Despite good intentions, he explained, people who aren’t trained usually end up adding more chaos to an emergency scene. “People were just coming out of the woodwork, and didn’t know what to do,” Linnabary said.
With the hope of cutting down on both animal and human losses – and confusion – further north, the Tennessee Department of Agriculture (DOA) and University of Tennessee extension will offer five statewide workshops in March to educate and qualify volunteers as animal care workers in case of an emergency.
Linnabary said DOA has offered training since 2002, which includes the basics of disease recognition and reporting, rescue and biosecurity and an overview of the Tennessee branch of FEMA. “(Katrina) just gave us the impetus to go ahead and do more credentialing,” he explained, adding the workshops are funded by Homeland Security dollars.
Any Tennessee resident or animal professional willing to give time may qualify for the free training. The problem with the way DOA has had workshops so far, Linnabary said, is they’ve been concentrated in larger cities. Beginning this year, the state and UT want to expand to rural areas.
“We want to encompass as many people as we can,” he said.
“The more volunteers, the better off everyone is,” agreed Betsy Hultin.
She and her husband raise goats in Crosby, a wide spot in the road about 50 miles northeast of Knoxville.

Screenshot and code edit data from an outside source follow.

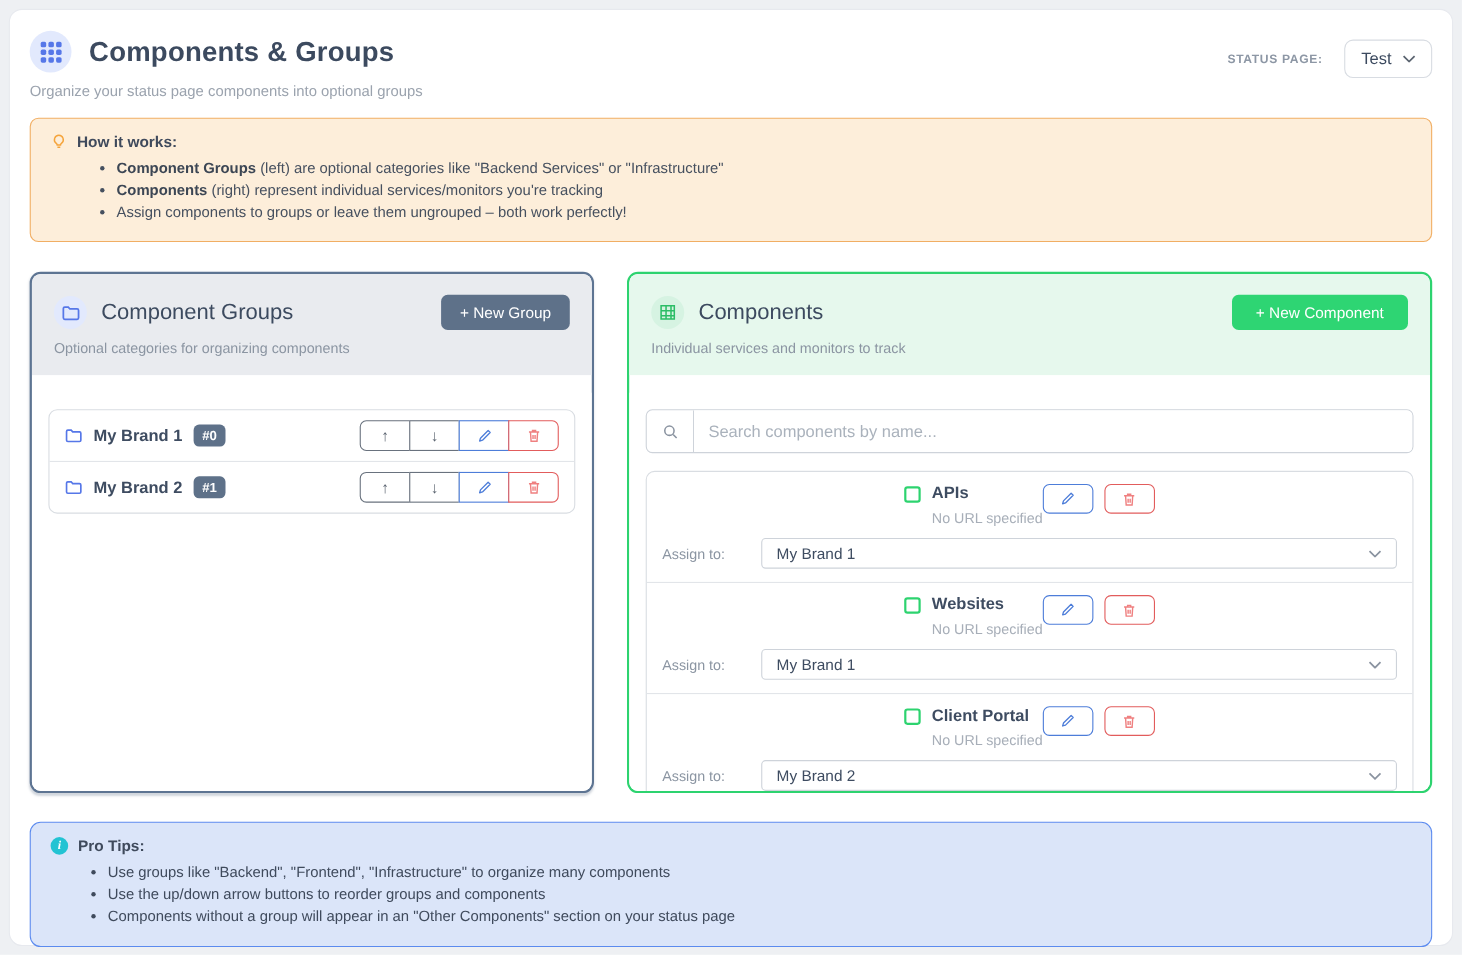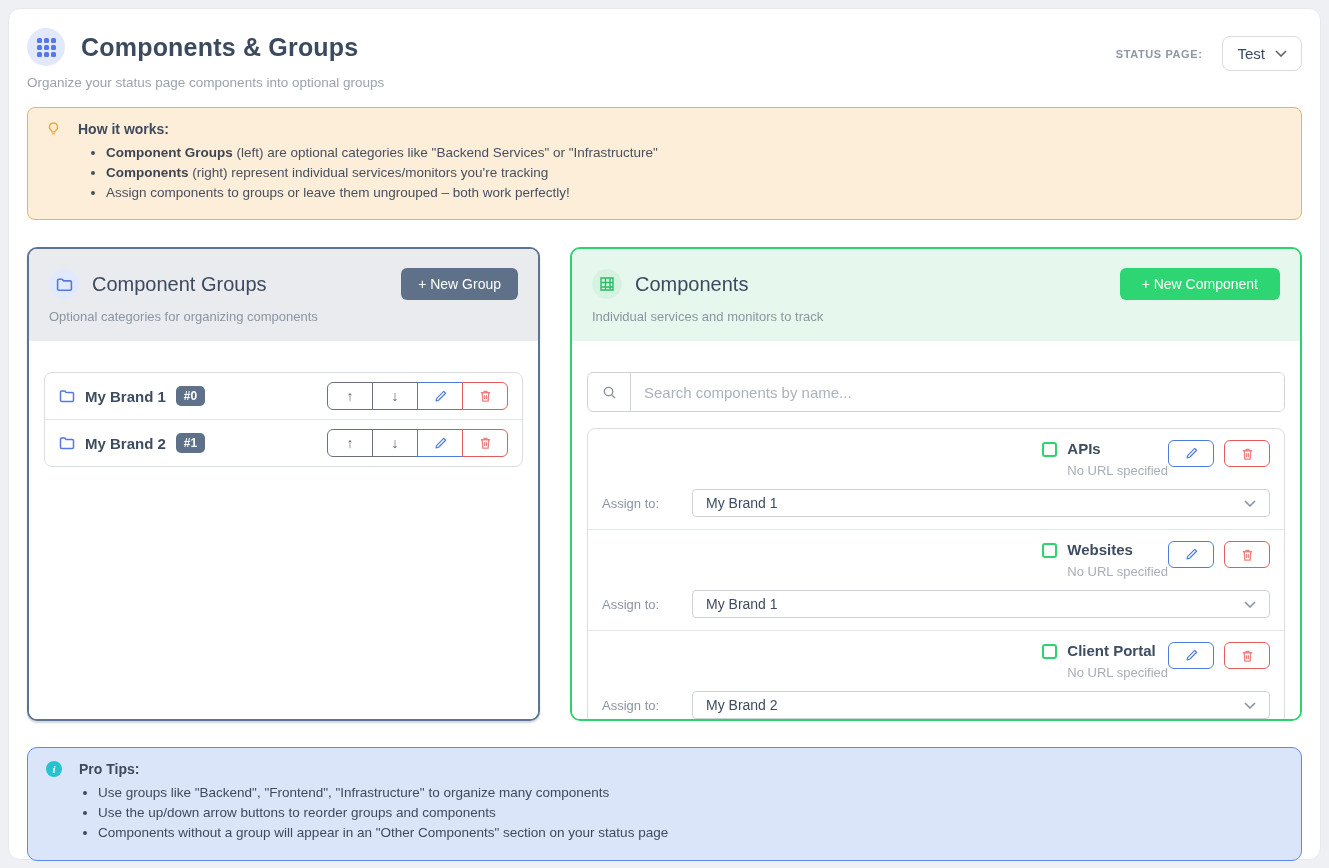--- a/index.html
+++ b/index.html
@@ -41,21 +41,21 @@
   }
 
   
   .hint {
     margin-top:17px;
     background:#fdeeda;
     border:1px solid #f1ae63;
     border-radius:8px;
     padding:13px 18px 14px;
   }
-  .box-title { display:flex; align-items:center; gap:17px; font-size:14px; font-weight:700; color:#3f4a5c; }
+  .box-title { display:flex; align-items:center; gap:9px; font-size:14px; font-weight:700; color:#3f4a5c; }
   .hint ul { margin-top:8px; padding-left:60px; }
   .hint li { font-size:13.5px; color:#46505f; margin:5px 0; }
   .hint li strong { color:#3c4654; }
 
   
   .panels { display:flex; gap:30px; margin-top:27px; height:474px; }
   .panel { border-radius:10px; background:#fff; overflow:hidden; display:flex; flex-direction:column; }
   .panel-groups { width:513px; flex:0 0 auto; border:2px solid #5d7492; box-shadow:0 2px 2px rgba(70,90,120,.25); }
   .panel-components { flex:1; border:2px solid #2dd36f; }
   .panel-header { padding:19px 20px 17px; }
@@ -106,21 +106,21 @@
     border:1px solid #ced3da; border-radius:6px; overflow:hidden; margin-bottom:16px;
     background:#fff;
   }
   .search-icon-cell { width:43px; display:grid; place-items:center; border-right:1px solid #ced3da; }
   .search-input { flex:1; border:none; outline:none; padding:0 13px; font-size:15px; color:#3e4c61; font-family:inherit; }
   .search-input::placeholder { color:#aab2bc; }
 
   .comp-list { border:1px solid #d9dde2; border-radius:8px; }
   .comp-row { padding:11px 14px 12px; }
   .comp-row + .comp-row { border-top:1px solid #e2e5e9; }
-  .comp-top { display:flex; justify-content:flex-end; align-items:flex-start; }
+  .comp-top { display:flex; justify-content:center; align-items:flex-start; }
   .comp-id { display:flex; gap:10px; }
   .comp-check { width:15px; height:15px; border:2px solid #2dd36f; border-radius:3px; margin-top:2px; flex:0 0 auto; background:#fff; }
   .comp-name { font-size:15px; font-weight:700; color:#3e4c61; }
   .comp-url { margin-top:6px; font-size:13px; color:#a7aeb8; }
   .mini-actions { display:flex; gap:10px; }
   .mini-btn {
     width:46px; height:27px; border-radius:6px; background:#fff;
     display:grid; place-items:center; cursor:pointer;
   }
   .mini-btn.edit { border:1px solid #4d7dd9; }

Despite her location, Hultin, a former animal control officer and animal lab tech, was among the first credentialed by this program, which she learned of through the Knox County Cattlemen Assoc. “I’ve been in animals – well, I grew up showing horses,” she said of how long she’s worked with the four-legged.
Though she couldn’t go to Louisiana or Mississippi, Hultin still worked in the wake of Katrina. She helped coordinate the response of various animal groups, which passed along donations of supplies and food to be shipped south.
Hurricanes aren’t a Tennessee problem. Selective flooding, however, is; so are tornadoes and other windy storms. Forest fires are always a possibility with so much timber. And there’s the ubiquitous problem of auto wrecks, which could include livestock shipments. If Hultin were nearby when a wreck, fire or flooding occurred, she has a badge to get her on the scene with emergency personnel as another pair of qualified hands.
“That’s like having an ID that says, ‘Yes, I really know what I’m talking about,’” she explained.
Linnabary said he would like trained volunteers such as Hultin able to travel if a neighbor state is in trouble, and vice versa.
“We’d like to see it developed on a uniform scale, so if a person goes to another state, we’ll recognize that badge and know what these people are trained for,” he said.
Hultin believes having more training at the local level allows small towns better access to advanced emergency services.
“Some people call it Big Brother,” she said. “I suppose to some people, it could be, but I see it as the redevelopment of the small community.”
UT will sponsor six-hour workshops in the following sites:
•March 8 in Cookeville at Tennessee Tech University
•March 21 at UT-Martin
•March 22 in Dickson at the Renaissance Center
•March 28 in Gray at the Appalachian Fairgrounds
•March 29 in Cleveland at the Tri-State Expo Center
To attend, volunteers need to finish three free courses through the UT College of Veterinary Medicine: Incident Command System Courses 100 and 200 and National Incident Management Course IS-700. Those with Internet access and a printer may take the courses at www.vet.utk.edu by clicking on Veterinary Tools; call 865-974-5701 for CD or in-person alternatives.
This farm news was published in the February 8, 2006 issue of Farm World.